The views that MySQL creates are unable to reuse multi-column indexes, which meant that most of our models needed manual index creation, which is only possible on an actual table. This meant that we had to materialize most of our views (not really an issue, ultimately, we only have small amounts of data). From our dbt_project.yml
file:
# we need to materialize these to have decent indexes
customer_order_counts_per_year:
materialized: table
customer_order_counts_total:
materialized: table
customer_orders:
materialized: table
line_items:
materialized: table
Furthermore, I had to add post-hooks
entries to the individual models to create the necessary indexes, again reusing helper macros to avoid having to write too much manual SQL:
{% macro mysql_add_text_index(this, column, len)%}
create index {{ this.name }}__index_on_{{ column }} on {{ this }} ({{ column }}({{len}}))
{% endmacro %}
{% macro mysql_add_index(this, column)%}
create index {{ this.name }}__index_on_{{ column }} on {{ this }} ({{ column }})
{% endmacro %}
{% macro mysql_add_uindex(this, column)%}
alter table {{ this }} add unique index {{ this.name }}__index_on_{{ column }} ({{ column }})
{% endmacro %}
{{
config({
"post-hook": [
"{{ mysql_add_text_index(this, 'billing_email', 12)}}",
],
})
}}
With these changes, most of our models could be computed quite rapidly.
However, one oddity remained. For a very specific materialized table (not even a big one), the following model using it would hang.

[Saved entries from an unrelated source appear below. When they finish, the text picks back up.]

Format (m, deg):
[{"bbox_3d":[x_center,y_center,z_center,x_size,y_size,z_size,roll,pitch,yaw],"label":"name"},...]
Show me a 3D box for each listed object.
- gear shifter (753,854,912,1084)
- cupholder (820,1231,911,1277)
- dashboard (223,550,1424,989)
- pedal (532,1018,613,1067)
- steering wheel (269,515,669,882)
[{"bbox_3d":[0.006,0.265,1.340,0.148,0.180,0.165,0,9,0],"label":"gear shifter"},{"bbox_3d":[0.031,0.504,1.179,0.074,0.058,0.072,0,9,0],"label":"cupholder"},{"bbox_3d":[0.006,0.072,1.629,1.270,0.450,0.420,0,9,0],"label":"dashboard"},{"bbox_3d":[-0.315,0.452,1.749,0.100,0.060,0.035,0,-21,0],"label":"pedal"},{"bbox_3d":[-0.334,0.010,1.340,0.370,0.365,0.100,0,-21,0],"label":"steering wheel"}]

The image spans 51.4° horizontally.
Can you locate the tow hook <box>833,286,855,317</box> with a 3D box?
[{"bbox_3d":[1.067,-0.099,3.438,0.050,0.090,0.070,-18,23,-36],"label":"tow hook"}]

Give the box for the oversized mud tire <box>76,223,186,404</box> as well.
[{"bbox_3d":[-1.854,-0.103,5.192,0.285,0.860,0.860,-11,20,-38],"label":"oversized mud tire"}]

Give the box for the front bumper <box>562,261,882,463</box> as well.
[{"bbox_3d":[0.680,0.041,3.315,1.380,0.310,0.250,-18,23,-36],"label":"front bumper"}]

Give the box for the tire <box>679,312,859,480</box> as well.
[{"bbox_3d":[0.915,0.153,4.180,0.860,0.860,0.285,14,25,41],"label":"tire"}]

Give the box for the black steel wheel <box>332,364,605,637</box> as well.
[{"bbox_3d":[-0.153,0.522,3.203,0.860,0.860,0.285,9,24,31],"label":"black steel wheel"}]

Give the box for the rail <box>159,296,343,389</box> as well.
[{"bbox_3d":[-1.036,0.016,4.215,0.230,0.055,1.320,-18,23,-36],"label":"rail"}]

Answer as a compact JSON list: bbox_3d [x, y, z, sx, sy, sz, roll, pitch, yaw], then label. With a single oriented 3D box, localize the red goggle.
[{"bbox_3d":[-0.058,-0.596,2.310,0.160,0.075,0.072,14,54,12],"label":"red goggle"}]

I didn't have time to investigate this more closely, although I'm sure I would learn much about MySQL. I ended up adding a DO SLEEP(5)
to the pre-hook of that model. This is really just like embedded programming, if you ask me.
{{
config({
"pre-hook": [
"DO SLEEP(5)",
],
"post-hook": [
"{{ mysql_add_text_index(this, 'billing_email', 12) }}",
"{{ mysql_add_index(this, 'fiscal_year') }}",
"{{ mysql_add_index(this, 'previous_fiscal_year') }}",
]
})
}}
Conclusion
With these changes, I could move our analytics pipeline to run directly against our production DB, with no performance impact. WordPress is already quite the rapacious beast in terms of performance; one more query run twice daily with 18 joins didn't really register.